Not Australia’s Only AI Traffic Experiment

This isn’t the first time AI has been tested on Australian roads, either. In Sydney, a ‘world-first’ trial at Manly used smart cameras and adaptive signals to manage huge, sudden surges of pedestrians pouring off ferries and buses, and reportedly cut risky pedestrian crossings by more than a third in 2025. The New South Wales Government has since flagged a second site for Parramatta CBD. Transport for NSW is also running its own separate trials of AI-powered thermal and optical cameras to improve bike detection at intersections in Bondi Junction and Surry Hills. Moreton Bay’s trial, though, is council’s first crack at using AI to manage full vehicle traffic flow rather than just pedestrian or cyclist detection.

What Comes Next

The roughly $170,000 installation at Petrie is just the starting point. Council has said that if the trial proves successful, it plans to expand the technology to busier, more complex intersections across the region. Given how widely this kind of system has already been used overseas, in cities like Washington D.C., Helmond, Tampere and Montevideo, there’s a decent chance Australian drivers could start seeing a lot more of these AI-controlled lights in the years ahead, assuming the Petrie trial delivers on its promise.

Quick Facts

Detail Information
Location Moreton Parade & Paper Avenue, Petrie, QLD
Council City of Moreton Bay
Technology supplier Swarco
Sensors used CCTV cameras + LiDAR
Expected wait-time reduction 10%+
Installation cost ~$170,000
Rollout Later in 2026
Expansion plan To busier intersections if successful

FAQs

1. Where is Australia’s first AI traffic light trial taking place?
It’s happening at the intersection of Moreton Parade and Paper Avenue in Petrie, north of Brisbane, in Queensland’s City of Moreton Bay.

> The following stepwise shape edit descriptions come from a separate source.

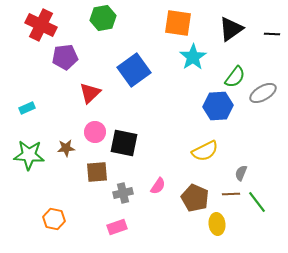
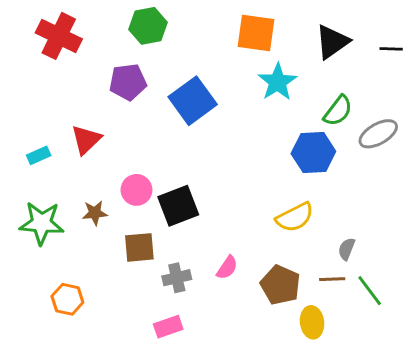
purple pentagon: (65, 57) -> (128, 82), moved
red triangle: (90, 93) -> (86, 140), moved
black square: (124, 143) -> (178, 206), turned -32
orange hexagon: (54, 219) -> (67, 299), moved

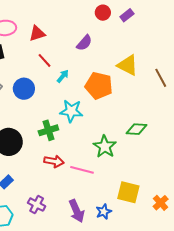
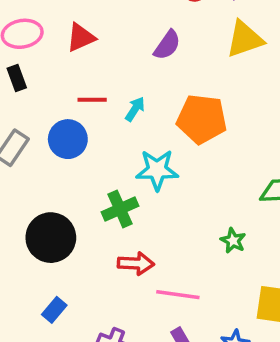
red line: (45, 60) -> (92, 100), moved, turned -42
yellow triangle: (128, 65) -> (245, 39), moved, turned -40
green star: (105, 147) -> (233, 241), moved, size x0.6
pink line: (82, 170) -> (178, 295), moved

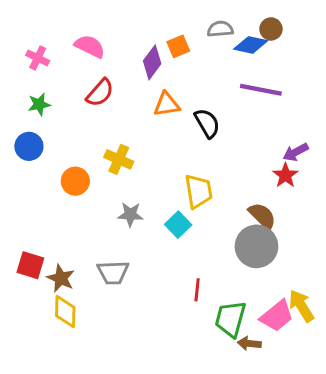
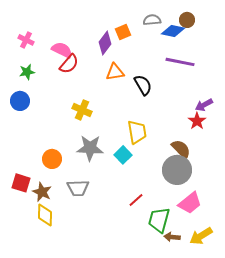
pink semicircle: (90, 46) -> (62, 50), moved
orange circle: (75, 181) -> (52, 159), moved
gray star: (130, 214) -> (90, 148), size x1.5
red line: (197, 290) -> (136, 200), turned 42
yellow arrow: (301, 306) -> (201, 236), moved, turned -90
pink trapezoid: (277, 316) -> (190, 203), moved

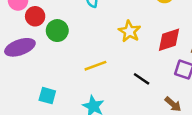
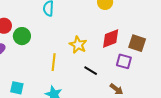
yellow star: (129, 31) -> (78, 45), moved
yellow line: (95, 66) -> (54, 62), turned -60

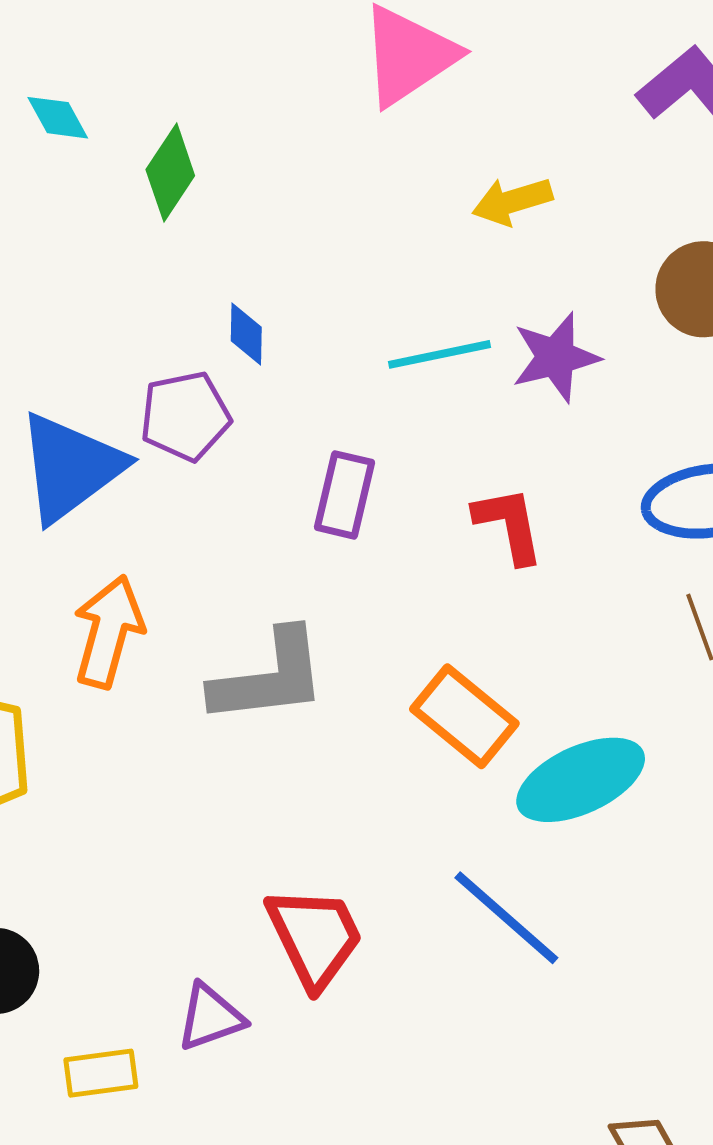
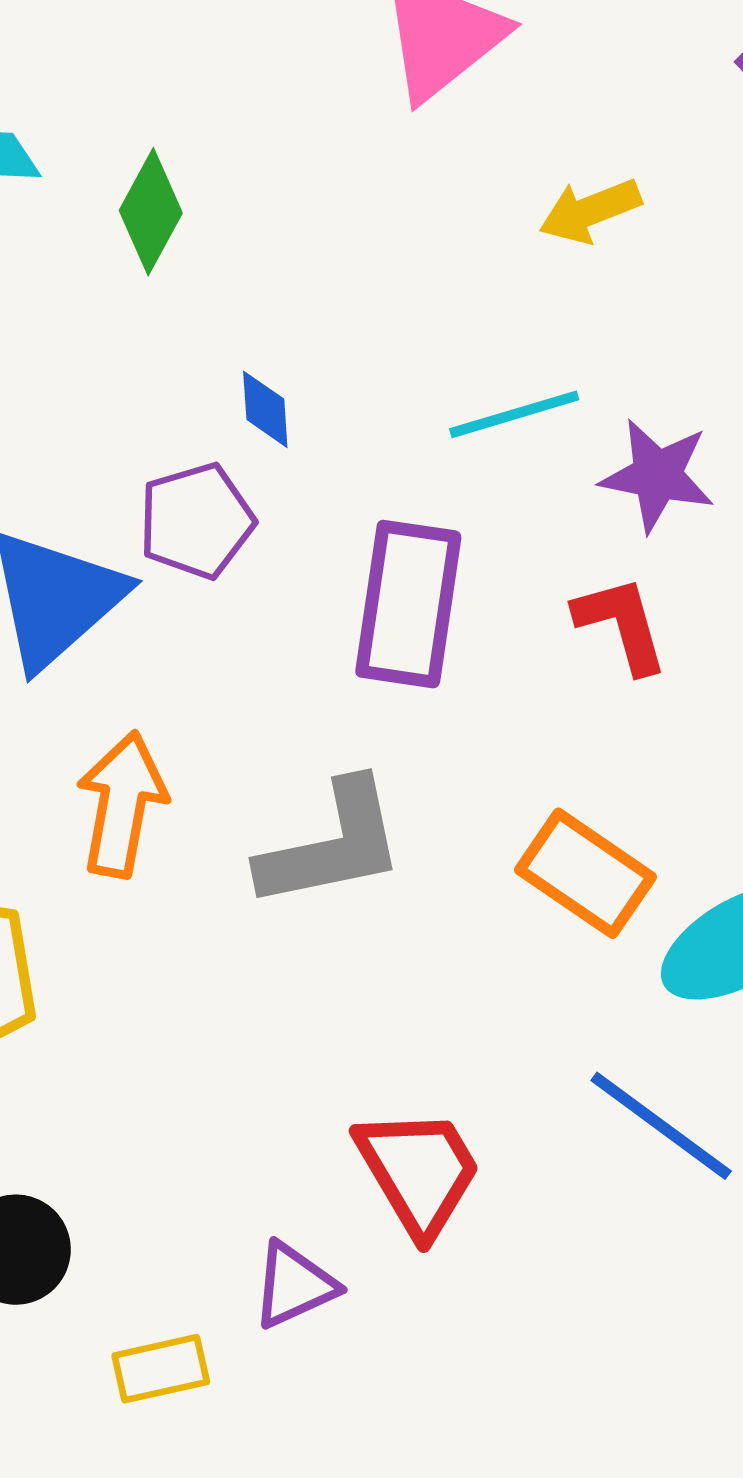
purple star: (556, 357) -> (657, 475), moved, turned 30
purple rectangle: (345, 495) -> (408, 604), size x1.5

2. How is this different from the traffic lights we already have?
Current signals run on fixed, pre-programmed sequences regardless of actual traffic volume. The new system uses cameras and LiDAR to read real-time conditions and adjusts each signal movement individually, rather than following a set schedule.

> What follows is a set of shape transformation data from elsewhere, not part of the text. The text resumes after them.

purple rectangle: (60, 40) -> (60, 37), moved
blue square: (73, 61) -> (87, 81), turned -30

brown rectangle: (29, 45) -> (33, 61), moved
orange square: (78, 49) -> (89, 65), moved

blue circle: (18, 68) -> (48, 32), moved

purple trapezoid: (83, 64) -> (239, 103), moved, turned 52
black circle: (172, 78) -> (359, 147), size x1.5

3. Will this system prioritise buses and cyclists over regular traffic?
Yes, the system is designed to dynamically prioritise higher-value traffic flows, like buses carrying many passengers, based on real conditions throughout the day rather than a fixed timetable.

4. How much will drivers actually notice a difference?
Based on results from similar systems overseas, wait times could drop by more than 10 percent, meaning less time sitting at red lights with no cross traffic in sight, and reduced idling-related emissions.

5. Will this technology roll out to other parts of Australia?
That depends on how the Petrie trial performs. Council has said it plans to test the system at more complex intersections if this initial trial proves successful, and similar AI-based pedestrian systems are already being trialled separately in Sydney.